Figure 2. Genetic depletion of the p65 subunit of NF-κB delays aging symptoms and chronic diseases in progeroid Ercc1^–/Δ mice.

(A) EMSA on nuclear extracts from passage 5 WT, Ercc1^–/–, Ercc1^–/–p65^+/–, and Ercc1^–/–p65^–/– MEFs grown at 20% O₂ to measure NF-κB activity after depletion of p65. (B) Ercc1^–/Δ and Ercc1^–/Δp65^+/– mice were evaluated biweekly for the onset of spontaneous symptoms associated with aging. The aging score, which represents the fraction of aging symptoms delayed in a particular mouse compared with its sibling, for littermate pairs of Ercc1^–/Δ (red) and Ercc1^–/Δp65^+/– (orange) mice is a measure of healthspan (11). The mean aging score for each genotype is represented by a black bar. (C) Representative images of Ercc1^–/Δ and Ercc1^–/Δp65^+/– sex-matched littermates at 15 weeks of age. (D) Histopathologic changes in Ercc1^–/Δp65^+/– and Ercc1^–/Δ mice.

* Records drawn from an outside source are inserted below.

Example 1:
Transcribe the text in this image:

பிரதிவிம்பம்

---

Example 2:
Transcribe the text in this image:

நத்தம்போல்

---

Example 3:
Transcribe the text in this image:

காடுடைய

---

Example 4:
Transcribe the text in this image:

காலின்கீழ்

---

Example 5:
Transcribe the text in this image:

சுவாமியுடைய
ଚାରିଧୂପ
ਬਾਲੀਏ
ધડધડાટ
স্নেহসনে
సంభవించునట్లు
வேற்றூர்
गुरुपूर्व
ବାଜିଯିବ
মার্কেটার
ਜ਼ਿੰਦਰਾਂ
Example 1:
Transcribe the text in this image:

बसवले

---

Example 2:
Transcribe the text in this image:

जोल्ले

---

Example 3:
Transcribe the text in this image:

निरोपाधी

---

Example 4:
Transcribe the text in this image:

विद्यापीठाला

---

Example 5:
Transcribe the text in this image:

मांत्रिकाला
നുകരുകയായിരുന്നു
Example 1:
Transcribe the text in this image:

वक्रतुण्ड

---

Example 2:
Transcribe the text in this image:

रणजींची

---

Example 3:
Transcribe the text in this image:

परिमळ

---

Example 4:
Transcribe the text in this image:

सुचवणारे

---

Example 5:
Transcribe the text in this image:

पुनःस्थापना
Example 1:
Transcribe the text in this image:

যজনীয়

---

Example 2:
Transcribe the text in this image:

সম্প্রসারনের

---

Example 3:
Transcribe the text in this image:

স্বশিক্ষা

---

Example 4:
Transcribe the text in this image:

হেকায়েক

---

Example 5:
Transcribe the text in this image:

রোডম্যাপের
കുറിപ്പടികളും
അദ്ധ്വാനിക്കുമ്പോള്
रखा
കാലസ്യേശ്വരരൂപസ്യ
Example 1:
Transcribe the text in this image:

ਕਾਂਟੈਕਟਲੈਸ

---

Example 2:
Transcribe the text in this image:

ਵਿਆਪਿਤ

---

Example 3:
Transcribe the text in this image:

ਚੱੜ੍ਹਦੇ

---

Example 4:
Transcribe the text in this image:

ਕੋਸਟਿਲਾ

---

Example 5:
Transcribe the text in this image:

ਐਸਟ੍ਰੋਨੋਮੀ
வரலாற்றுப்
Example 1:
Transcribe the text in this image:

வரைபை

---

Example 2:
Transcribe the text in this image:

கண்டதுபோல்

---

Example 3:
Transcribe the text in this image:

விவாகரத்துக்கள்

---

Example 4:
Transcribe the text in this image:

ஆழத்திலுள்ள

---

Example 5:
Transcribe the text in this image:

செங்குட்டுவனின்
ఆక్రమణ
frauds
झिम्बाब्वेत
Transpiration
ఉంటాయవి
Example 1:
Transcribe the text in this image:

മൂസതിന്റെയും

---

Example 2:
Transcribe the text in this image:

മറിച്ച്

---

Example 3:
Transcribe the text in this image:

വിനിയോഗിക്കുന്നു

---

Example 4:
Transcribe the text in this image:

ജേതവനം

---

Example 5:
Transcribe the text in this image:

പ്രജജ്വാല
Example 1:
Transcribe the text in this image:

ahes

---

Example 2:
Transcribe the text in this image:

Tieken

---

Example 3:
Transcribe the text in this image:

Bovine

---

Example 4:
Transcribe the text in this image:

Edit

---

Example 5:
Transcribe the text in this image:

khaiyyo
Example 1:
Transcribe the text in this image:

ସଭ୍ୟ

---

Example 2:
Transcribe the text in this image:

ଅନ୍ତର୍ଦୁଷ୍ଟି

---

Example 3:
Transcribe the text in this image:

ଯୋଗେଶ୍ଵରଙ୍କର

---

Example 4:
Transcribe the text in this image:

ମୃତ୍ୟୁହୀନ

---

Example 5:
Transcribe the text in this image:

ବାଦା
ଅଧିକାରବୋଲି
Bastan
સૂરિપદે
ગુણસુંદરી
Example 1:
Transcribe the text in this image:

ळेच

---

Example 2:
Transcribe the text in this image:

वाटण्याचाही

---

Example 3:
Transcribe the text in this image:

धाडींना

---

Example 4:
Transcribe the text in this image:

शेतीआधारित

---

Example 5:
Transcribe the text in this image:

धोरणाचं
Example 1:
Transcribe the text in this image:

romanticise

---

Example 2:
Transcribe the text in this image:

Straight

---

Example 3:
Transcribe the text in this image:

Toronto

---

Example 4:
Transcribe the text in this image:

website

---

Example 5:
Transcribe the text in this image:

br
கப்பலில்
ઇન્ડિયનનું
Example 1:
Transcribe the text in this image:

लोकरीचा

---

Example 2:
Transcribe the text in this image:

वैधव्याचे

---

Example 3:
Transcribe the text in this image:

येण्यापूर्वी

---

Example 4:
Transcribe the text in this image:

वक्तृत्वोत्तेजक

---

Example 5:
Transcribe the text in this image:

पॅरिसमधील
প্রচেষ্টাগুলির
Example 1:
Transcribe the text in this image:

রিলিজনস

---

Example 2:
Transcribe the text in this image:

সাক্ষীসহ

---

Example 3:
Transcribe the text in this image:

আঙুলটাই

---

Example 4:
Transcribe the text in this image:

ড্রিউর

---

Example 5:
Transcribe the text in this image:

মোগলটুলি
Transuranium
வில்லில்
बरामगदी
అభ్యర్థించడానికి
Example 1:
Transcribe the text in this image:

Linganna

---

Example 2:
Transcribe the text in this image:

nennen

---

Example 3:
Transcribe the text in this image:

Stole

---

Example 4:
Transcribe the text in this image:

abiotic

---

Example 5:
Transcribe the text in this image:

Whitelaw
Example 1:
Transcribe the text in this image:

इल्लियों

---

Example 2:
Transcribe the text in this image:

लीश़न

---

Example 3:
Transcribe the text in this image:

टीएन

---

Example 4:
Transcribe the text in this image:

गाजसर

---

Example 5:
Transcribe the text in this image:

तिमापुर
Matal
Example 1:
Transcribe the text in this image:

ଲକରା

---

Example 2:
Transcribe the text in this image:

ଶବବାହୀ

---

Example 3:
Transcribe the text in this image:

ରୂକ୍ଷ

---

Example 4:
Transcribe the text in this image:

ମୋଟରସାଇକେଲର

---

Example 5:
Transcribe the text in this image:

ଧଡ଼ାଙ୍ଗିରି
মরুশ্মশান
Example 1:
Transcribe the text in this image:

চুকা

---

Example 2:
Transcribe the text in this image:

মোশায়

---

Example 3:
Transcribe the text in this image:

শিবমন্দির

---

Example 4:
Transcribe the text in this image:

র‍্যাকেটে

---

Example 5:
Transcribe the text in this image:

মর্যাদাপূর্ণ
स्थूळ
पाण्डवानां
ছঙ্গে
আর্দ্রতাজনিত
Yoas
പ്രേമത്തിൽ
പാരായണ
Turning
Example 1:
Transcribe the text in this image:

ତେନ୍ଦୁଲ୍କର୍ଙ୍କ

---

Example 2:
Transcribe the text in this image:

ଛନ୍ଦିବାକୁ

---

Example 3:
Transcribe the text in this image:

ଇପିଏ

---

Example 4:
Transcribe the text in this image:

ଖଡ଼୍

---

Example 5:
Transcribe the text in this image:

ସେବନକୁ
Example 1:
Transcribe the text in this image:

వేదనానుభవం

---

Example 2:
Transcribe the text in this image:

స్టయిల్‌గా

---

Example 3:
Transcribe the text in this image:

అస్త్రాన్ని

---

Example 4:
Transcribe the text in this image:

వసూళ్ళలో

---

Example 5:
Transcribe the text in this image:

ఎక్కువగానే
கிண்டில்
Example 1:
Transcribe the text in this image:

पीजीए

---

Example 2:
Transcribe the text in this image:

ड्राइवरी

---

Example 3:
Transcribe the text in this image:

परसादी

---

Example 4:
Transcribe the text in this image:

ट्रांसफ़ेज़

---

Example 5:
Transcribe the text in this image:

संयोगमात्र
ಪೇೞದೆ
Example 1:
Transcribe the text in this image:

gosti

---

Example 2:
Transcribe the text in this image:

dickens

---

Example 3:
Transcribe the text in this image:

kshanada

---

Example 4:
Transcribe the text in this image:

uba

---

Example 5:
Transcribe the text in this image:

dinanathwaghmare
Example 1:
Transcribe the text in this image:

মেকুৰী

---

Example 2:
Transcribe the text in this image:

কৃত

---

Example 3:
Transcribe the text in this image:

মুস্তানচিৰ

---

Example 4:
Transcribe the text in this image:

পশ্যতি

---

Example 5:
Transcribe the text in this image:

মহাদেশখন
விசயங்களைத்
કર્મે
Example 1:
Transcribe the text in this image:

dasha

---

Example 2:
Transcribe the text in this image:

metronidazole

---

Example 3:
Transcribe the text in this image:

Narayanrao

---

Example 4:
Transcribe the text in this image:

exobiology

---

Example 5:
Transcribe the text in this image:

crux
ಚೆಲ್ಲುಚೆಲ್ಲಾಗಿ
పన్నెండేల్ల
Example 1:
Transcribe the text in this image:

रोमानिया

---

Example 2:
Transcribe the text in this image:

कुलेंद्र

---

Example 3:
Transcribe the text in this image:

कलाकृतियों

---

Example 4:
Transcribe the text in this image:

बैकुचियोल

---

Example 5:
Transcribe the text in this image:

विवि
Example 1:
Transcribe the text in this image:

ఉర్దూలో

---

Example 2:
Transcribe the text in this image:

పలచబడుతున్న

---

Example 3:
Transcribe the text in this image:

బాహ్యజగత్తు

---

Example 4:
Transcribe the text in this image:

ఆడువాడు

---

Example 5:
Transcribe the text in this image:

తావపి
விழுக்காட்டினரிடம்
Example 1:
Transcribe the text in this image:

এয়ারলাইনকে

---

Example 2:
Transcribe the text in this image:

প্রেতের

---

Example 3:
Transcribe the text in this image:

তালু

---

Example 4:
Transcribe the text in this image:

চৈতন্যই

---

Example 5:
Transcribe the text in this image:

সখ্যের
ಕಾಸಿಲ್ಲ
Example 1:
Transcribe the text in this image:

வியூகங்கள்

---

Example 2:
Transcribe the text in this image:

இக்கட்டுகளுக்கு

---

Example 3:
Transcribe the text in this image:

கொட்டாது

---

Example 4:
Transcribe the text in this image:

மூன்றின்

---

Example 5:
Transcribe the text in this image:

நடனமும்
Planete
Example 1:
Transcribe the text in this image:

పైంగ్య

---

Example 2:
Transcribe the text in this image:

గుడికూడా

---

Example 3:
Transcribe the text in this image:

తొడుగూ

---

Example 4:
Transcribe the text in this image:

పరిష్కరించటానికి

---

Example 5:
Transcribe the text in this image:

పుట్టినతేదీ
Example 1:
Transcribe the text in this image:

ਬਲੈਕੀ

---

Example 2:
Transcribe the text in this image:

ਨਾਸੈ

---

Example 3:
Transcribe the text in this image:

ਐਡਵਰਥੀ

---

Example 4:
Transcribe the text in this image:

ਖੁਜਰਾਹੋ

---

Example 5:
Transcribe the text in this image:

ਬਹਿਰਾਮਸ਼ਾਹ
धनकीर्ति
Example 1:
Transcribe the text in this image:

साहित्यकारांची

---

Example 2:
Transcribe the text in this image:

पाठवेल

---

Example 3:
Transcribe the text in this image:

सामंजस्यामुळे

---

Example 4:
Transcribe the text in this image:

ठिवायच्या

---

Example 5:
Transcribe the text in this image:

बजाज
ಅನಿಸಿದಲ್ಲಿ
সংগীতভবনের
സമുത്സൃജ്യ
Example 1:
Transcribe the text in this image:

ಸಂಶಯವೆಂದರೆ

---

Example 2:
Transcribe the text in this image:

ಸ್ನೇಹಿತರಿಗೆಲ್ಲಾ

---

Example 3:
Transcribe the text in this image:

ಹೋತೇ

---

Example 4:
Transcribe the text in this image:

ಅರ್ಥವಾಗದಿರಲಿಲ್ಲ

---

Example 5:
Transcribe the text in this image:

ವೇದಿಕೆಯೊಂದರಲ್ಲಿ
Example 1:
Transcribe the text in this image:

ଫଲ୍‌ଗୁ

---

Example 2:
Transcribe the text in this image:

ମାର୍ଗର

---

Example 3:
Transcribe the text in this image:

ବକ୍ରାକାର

Liver sections from 10-week-old mice were stained with oil red O to detect neutral lipids (hepatic steatosis; original magnification, ×100). Kidney specimens from 15-week-old mice were stained with H&E to detect proteinaceous renal tubular hyaline casts and glomerulosclerosis (original magnification, ×20). Cerebellar sections from 10-week-old mice were immunostained for GFAP (red), a marker of neurodegeneration. Nuclei were counterstained with DAPI (blue; original magnification, ×40). μCT of the vertebrae to assess bone porosity (for quantification, see Supplemental Figure 3A).